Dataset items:
————
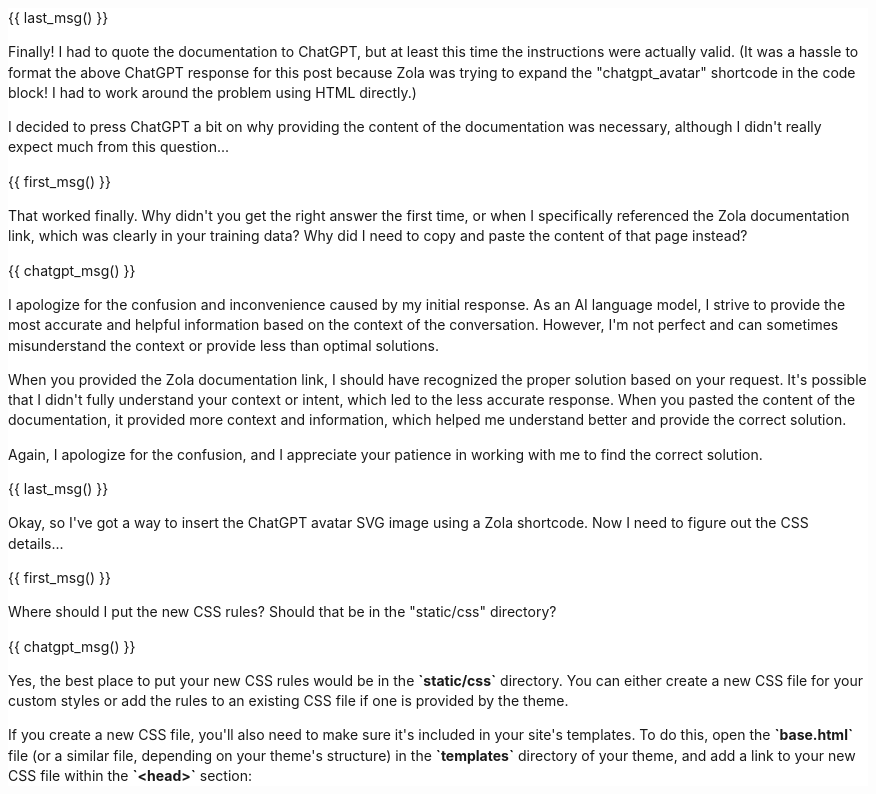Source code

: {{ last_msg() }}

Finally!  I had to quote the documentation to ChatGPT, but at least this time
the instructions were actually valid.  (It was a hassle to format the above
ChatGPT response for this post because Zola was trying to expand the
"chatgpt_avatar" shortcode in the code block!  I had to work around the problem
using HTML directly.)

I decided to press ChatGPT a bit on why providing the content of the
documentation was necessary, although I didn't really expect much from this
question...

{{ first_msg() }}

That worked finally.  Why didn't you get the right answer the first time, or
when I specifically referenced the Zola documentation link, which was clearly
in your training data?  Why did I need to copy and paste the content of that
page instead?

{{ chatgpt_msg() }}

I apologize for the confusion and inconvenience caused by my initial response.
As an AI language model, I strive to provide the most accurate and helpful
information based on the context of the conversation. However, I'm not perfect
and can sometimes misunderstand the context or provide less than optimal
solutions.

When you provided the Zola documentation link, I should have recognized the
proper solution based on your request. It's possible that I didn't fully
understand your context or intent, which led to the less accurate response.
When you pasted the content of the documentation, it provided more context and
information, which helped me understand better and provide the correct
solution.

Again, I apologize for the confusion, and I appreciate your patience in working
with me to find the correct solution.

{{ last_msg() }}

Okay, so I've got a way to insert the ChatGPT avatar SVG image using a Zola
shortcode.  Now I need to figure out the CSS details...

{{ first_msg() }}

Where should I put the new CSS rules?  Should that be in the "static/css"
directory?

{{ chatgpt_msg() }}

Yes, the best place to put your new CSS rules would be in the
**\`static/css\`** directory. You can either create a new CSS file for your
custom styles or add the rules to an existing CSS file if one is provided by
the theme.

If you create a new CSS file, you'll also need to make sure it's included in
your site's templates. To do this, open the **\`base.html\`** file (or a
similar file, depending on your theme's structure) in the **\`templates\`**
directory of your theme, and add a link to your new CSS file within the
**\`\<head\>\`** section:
————
What you need to do: Could you copy out every record above word for word, omitting the pictures?

Response:
Source code

: {{ last_msg() }}

Finally!  I had to quote the documentation to ChatGPT, but at least this time
the instructions were actually valid.  (It was a hassle to format the above
ChatGPT response for this post because Zola was trying to expand the
"chatgpt_avatar" shortcode in the code block!  I had to work around the problem
using HTML directly.)

I decided to press ChatGPT a bit on why providing the content of the
documentation was necessary, although I didn't really expect much from this
question...

{{ first_msg() }}

That worked finally.  Why didn't you get the right answer the first time, or
when I specifically referenced the Zola documentation link, which was clearly
in your training data?  Why did I need to copy and paste the content of that
page instead?

{{ chatgpt_msg() }}

I apologize for the confusion and inconvenience caused by my initial response.
As an AI language model, I strive to provide the most accurate and helpful
information based on the context of the conversation. However, I'm not perfect
and can sometimes misunderstand the context or provide less than optimal
solutions.

When you provided the Zola documentation link, I should have recognized the
proper solution based on your request. It's possible that I didn't fully
understand your context or intent, which led to the less accurate response.
When you pasted the content of the documentation, it provided more context and
information, which helped me understand better and provide the correct
solution.

Again, I apologize for the confusion, and I appreciate your patience in working
with me to find the correct solution.

{{ last_msg() }}

Okay, so I've got a way to insert the ChatGPT avatar SVG image using a Zola
shortcode.  Now I need to figure out the CSS details...

{{ first_msg() }}

Where should I put the new CSS rules?  Should that be in the "static/css"
directory?

{{ chatgpt_msg() }}

Yes, the best place to put your new CSS rules would be in the
**\`static/css\`** directory. You can either create a new CSS file for your
custom styles or add the rules to an existing CSS file if one is provided by
the theme.

If you create a new CSS file, you'll also need to make sure it's included in
your site's templates. To do this, open the **\`base.html\`** file (or a
similar file, depending on your theme's structure) in the **\`templates\`**
directory of your theme, and add a link to your new CSS file within the
**\`\<head\>\`** section:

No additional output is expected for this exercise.